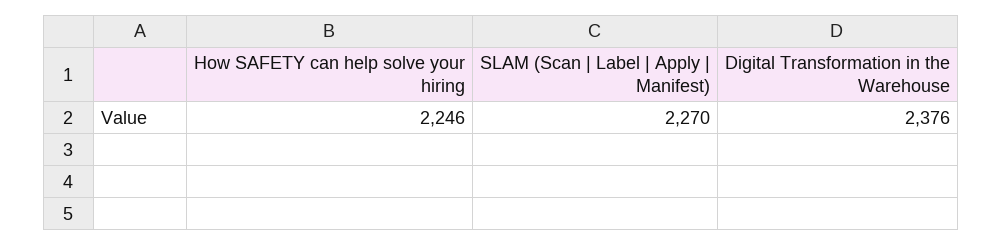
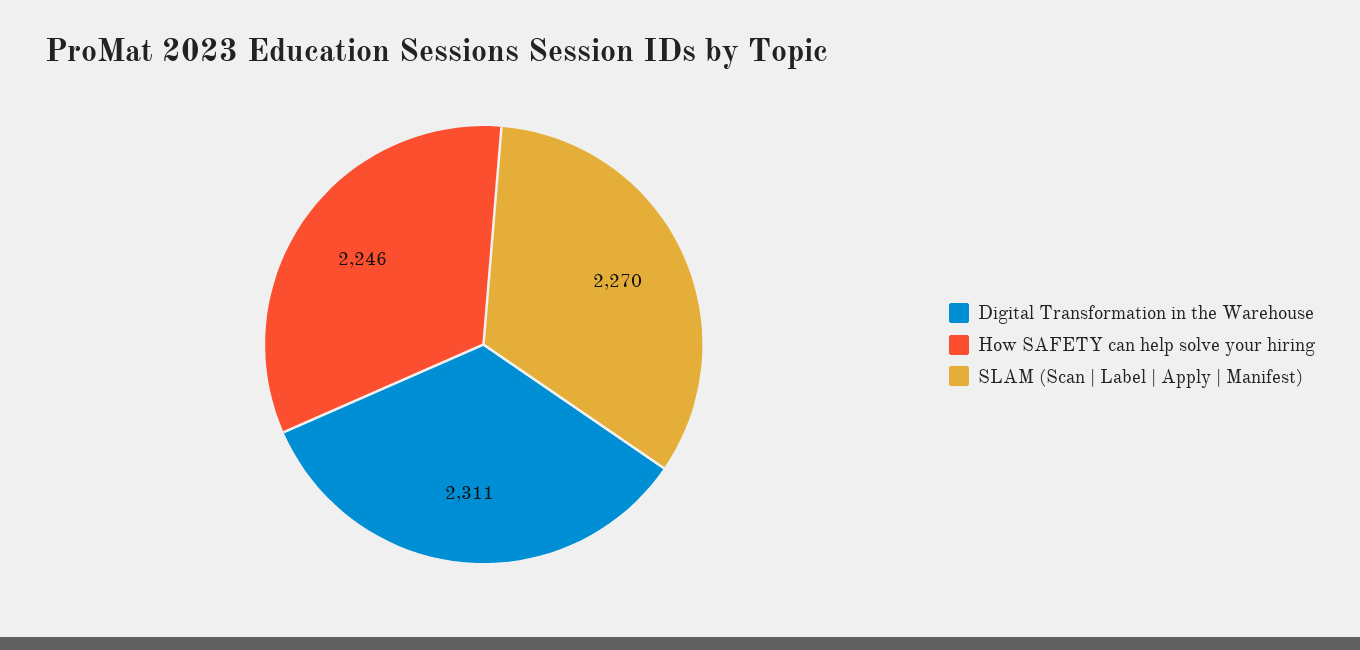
  {
    "How SAFETY can help solve your hiring": 2246,
    "SLAM (Scan | Label | Apply | Manifest)": 2270,
-   "Digital Transformation in the Warehouse": 2376
+   "Digital Transformation in the Warehouse": 2311
  }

-*-

■ Exercise details
Copy the lines from the entries above in which the word "Warehouse" appears.

■ Task output
-   "Digital Transformation in the Warehouse": 2376
+   "Digital Transformation in the Warehouse": 2311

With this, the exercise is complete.